Stored entries:

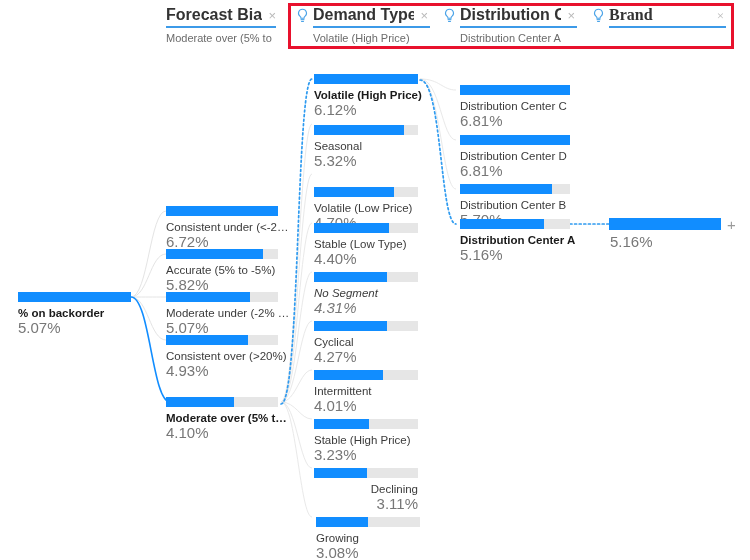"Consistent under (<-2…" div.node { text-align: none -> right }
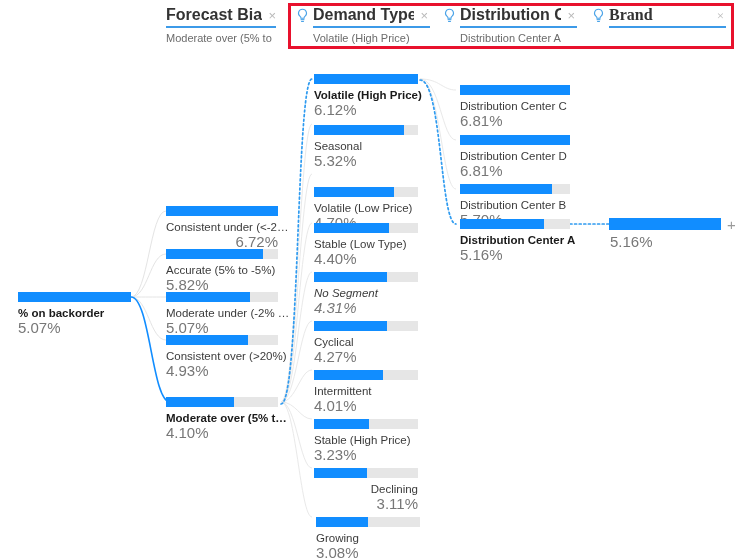"5.82%" div.nval { text: 5.82% -> 8.61% }
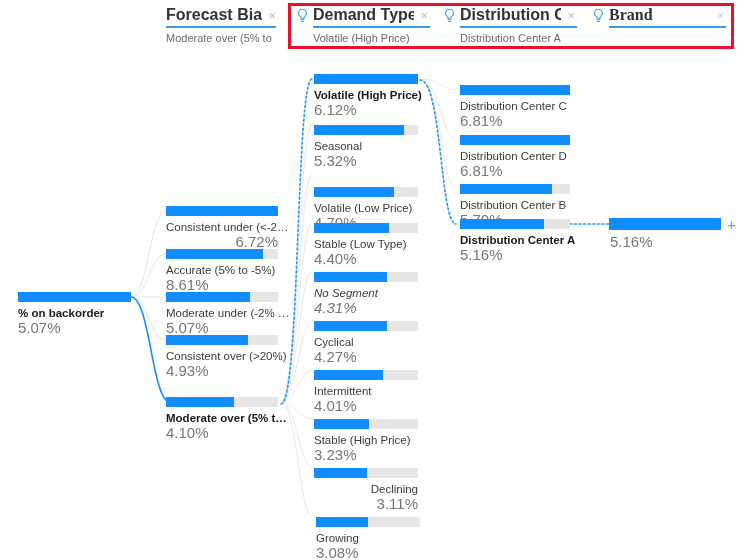"Growing" div.node { left: 316px -> 297px }
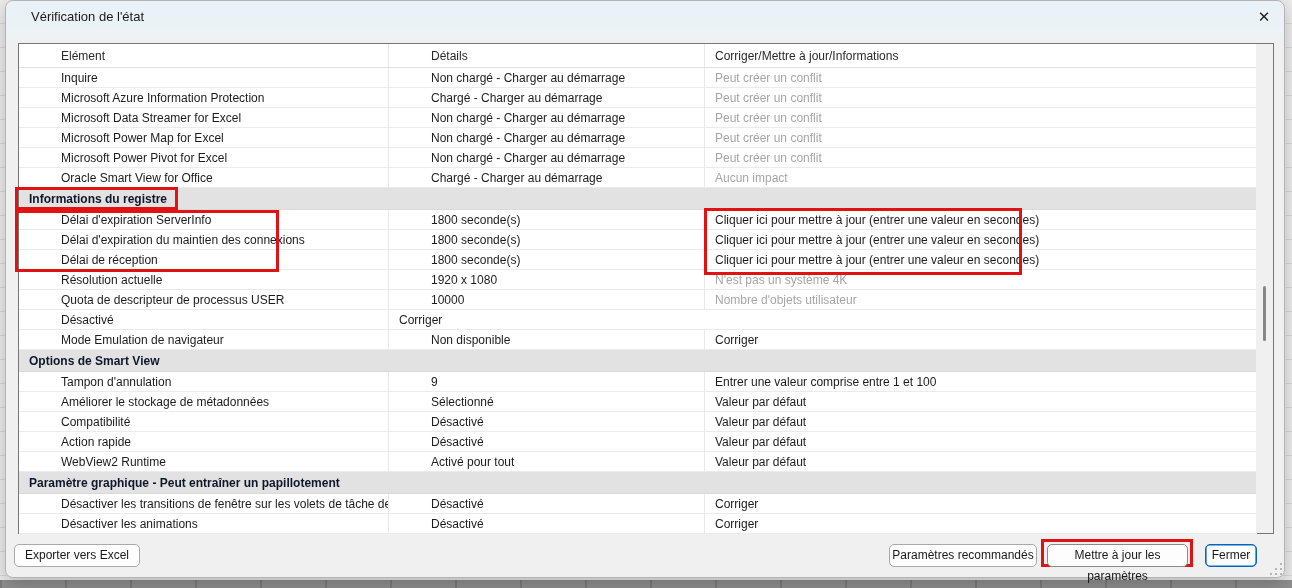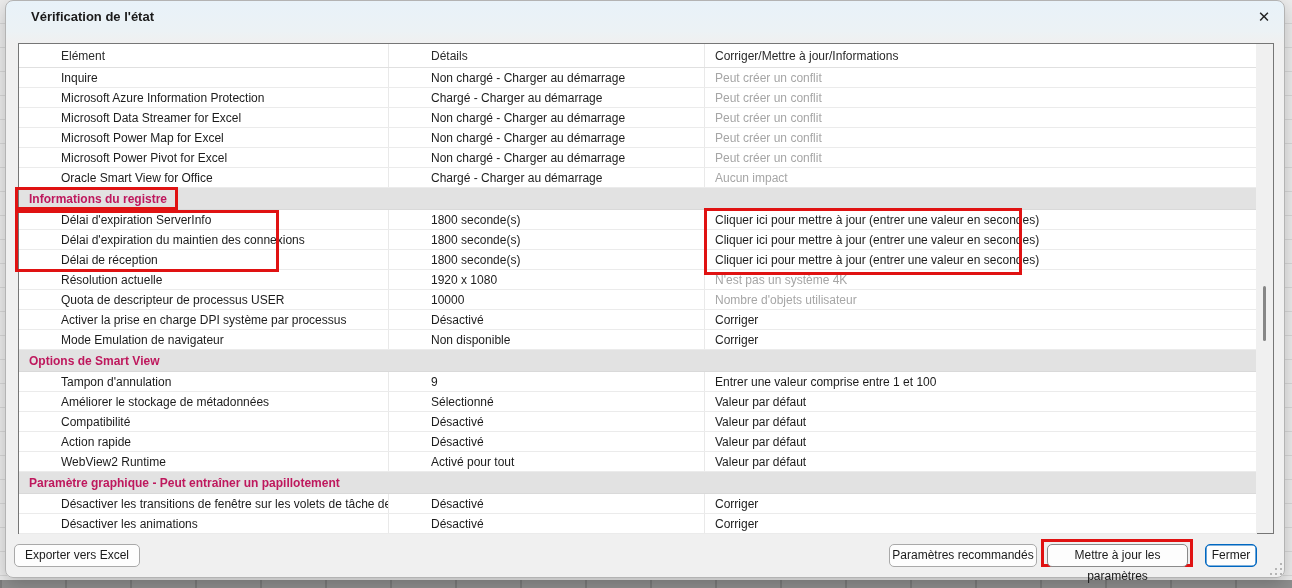"Vérification de l'état" .title { font-weight: bold -> none }
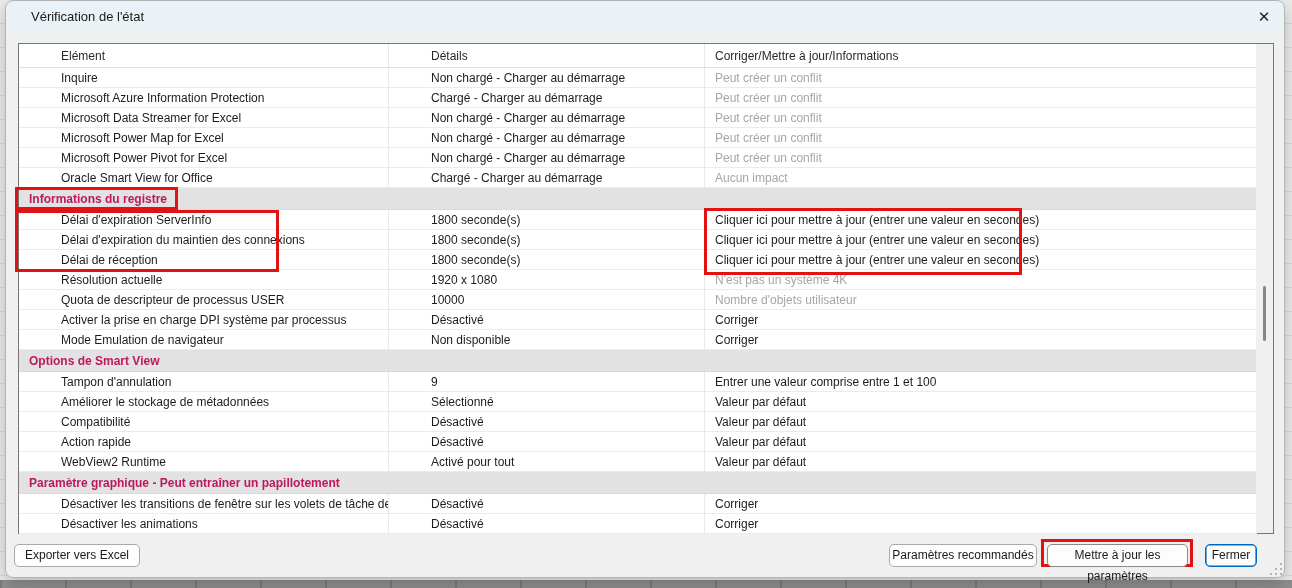"Informations du registre" .section-row { color: #be185d -> #0f172a }
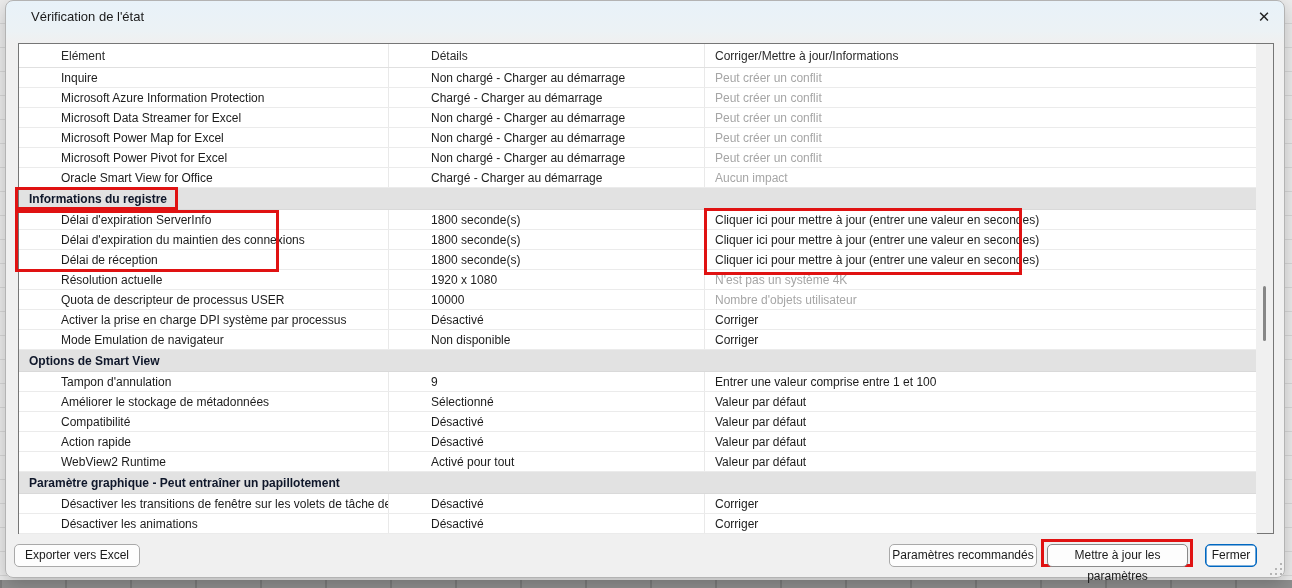"Activer la prise en charge" span.cell { html: <span>Activer la prise en charge DPI système par processus</span> -> none }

◆ **HOW TO COMPLETE THIS TASK**
Only lines from the one holding "color: #be185d ->" through the last line of the entries above are wanted, both ends included, each retyped exactly; no pictures.

◆ **OUTPUT FOR THIS TASK**
"Informations du registre" .section-row { color: #be185d -> #0f172a }
"Activer la prise en charge" span.cell { html: <span>Activer la prise en charge DPI système par processus</span> -> none }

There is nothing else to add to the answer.